DEAR SIR: Your favor of the 18th was duly received, and would have been answered before, but for absence. In my communication of the 10th, I endeavored to make clear our interpretation of the law, and beg leave to call your attention to the fact that such interpretation is by no means the interpre. tation rendered by your proposed circular, which you desire the commission to adopt as authoritative.

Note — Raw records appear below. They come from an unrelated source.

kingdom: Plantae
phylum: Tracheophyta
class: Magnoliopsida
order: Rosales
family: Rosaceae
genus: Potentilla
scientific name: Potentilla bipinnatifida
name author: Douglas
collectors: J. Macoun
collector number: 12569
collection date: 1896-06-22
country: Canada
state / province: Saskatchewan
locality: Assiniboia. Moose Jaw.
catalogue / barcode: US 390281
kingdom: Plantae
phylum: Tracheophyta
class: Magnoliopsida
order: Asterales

The position of the Commissioners, as expressed in my letter of the 10th, containing an extract from a reply to Mr. Swan of the West Wisconsin, was arrived at understandingly after consultation; the same question being there raised by him, as by yourself. If the law makes it imperative on this board to adjust the several amounts to be received for services by connecting roads, we should be glad to know it. It is understood that the supreme court did not touch this question, although adjusting the one as to the entire charge for services. The question of adjusting amounts for services between connecting roads, although not now required by law, is perhaps a proper subject for the Railroad Commissioners; but to arrive at just conclusions, and to act understandingly, I am also of opinion that the whole matter should be inquired into by the board, and the former basis of adjustment as practiced by the roads, subjected to investigation before we could arrive at an equitable decision. Such a course, I think you would agree with me as being necessary, and that it would require time and a collection of testimony from different sources bearing upon practical methods heretofore suggested, perhaps, by experience.

Very truly yours,

J. H. OSBORN, Railroad Commissioner.